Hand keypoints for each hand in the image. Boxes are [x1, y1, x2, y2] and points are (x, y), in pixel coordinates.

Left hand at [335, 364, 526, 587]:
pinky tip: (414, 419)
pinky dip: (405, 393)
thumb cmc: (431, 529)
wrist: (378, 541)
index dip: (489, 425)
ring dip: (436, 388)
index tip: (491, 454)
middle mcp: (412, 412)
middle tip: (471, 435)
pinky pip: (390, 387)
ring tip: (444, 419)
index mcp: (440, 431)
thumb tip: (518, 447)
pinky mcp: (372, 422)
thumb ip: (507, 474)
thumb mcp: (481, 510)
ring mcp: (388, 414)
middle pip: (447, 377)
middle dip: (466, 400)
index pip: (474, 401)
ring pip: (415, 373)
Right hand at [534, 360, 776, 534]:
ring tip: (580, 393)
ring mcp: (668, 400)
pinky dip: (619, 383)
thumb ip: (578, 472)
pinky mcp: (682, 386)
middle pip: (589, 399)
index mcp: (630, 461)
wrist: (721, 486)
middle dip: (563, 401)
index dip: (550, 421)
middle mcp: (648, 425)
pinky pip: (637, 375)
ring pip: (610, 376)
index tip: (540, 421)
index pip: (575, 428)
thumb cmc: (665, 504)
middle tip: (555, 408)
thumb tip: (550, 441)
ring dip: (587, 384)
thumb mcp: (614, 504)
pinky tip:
+ + + +
[TO DO] Go to the line with "index tip: (540, 421)" and set down that line and every line after it, through the end of the material above, word for word.

[EXERCISE RESULT]
index tip: (540, 421)
index pip: (575, 428)
thumb cmc: (665, 504)
middle tip: (555, 408)
thumb tip: (550, 441)
ring dip: (587, 384)
thumb mcp: (614, 504)
pinky tip:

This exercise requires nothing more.